I'm a huge fan of NPR and I listen most often while driving from Albany to my hometown; a four hour drive. I was lucky last week when one of their broadcasters was discussing several books they deemed the best of 2019. Queenie, by Candace Carty-Williams, is one of those books.
I pulled over to make a quick list of the titles they mentioned, and Queenie was at the top.
Queenie is a 25-year-old journalist living in London and she's attempting to get over a bad break up. I've spent a lot of time in London so I'm already interested in any book centered around the city.
Here's the thing though, while I may have experienced London in all its glory, I certainly haven't experienced it as a black woman, a millennial, or as a woman from a very conservative family.
Queenie makes some bad decisions - really bad - but I found that to be one of the reasons I liked the book, and her, so much. As a woman it felt relatable because who the hell knows what they're doing at 25? I certainly didn't and I can't even count the number of bad decisions I made at that age. She encounters men who are emotionally unavailable, ignores her duties and responsibilities as a journalist, and struggles with her emotional health. Though she has a small friend group that tries to support her, her family does their best in their own way. Queenie is of Jamaican decent and I learned mental health is still a taboo subject in the culture.

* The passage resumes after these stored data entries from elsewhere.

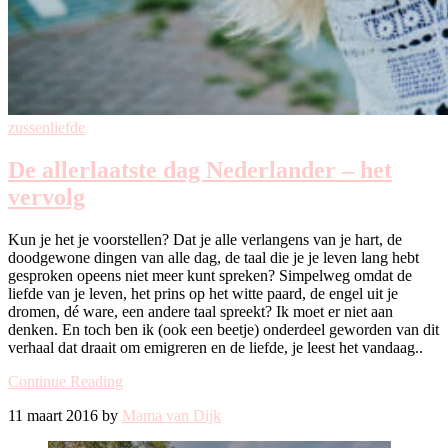
zussenliefde
De allerlaatste dag Nederlander – het
vervolg
Kun je het je voorstellen? Dat je alle verlangens van je hart, de
doodgewone dingen van alle dag, de taal die je je leven lang hebt
gesproken opeens niet meer kunt spreken? Simpelweg omdat de
liefde van je leven, het prins op het witte paard, de engel uit je
dromen, dé ware, een andere taal spreekt? Ik moet er niet aan
denken. En toch ben ik (ook een beetje) onderdeel geworden van dit
verhaal dat draait om emigreren en de liefde, je leest het vandaag..
Continue Reading
11 maart 2016 by
Mama van Dijk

I dug a bit deep to find comments from black women and found the reviews quite mixed. My experiences and perceptions are limited, so I wanted to provide you with other views:
"As corny and cliché as this sounds, this was the first time I've ever read a book and felt SEEN, specifically as an educated, Caribbean young woman with conservative grandparents and religious family, one who grew up up in a Western white world full of both active and passive racial micro-aggressions/outright aggressions. I felt like I was a blend of all the characters and I think that was the point, beautifully made. Buy this book for yourself, for your grandchildren, for your daughter...but whatever you do, buy it. It's a book I truly hold dear." - Anonymous Amazon Reader
As with a lot of books I've been reading lately, I felt entertained and educated at the same time. For that, I'm grateful to author Carty-Williams. Keep in mind this is a novel, but there are threads of truth woven throughout. It felt honest to me in all aspects to which I could relate, and for that I highly recommend it.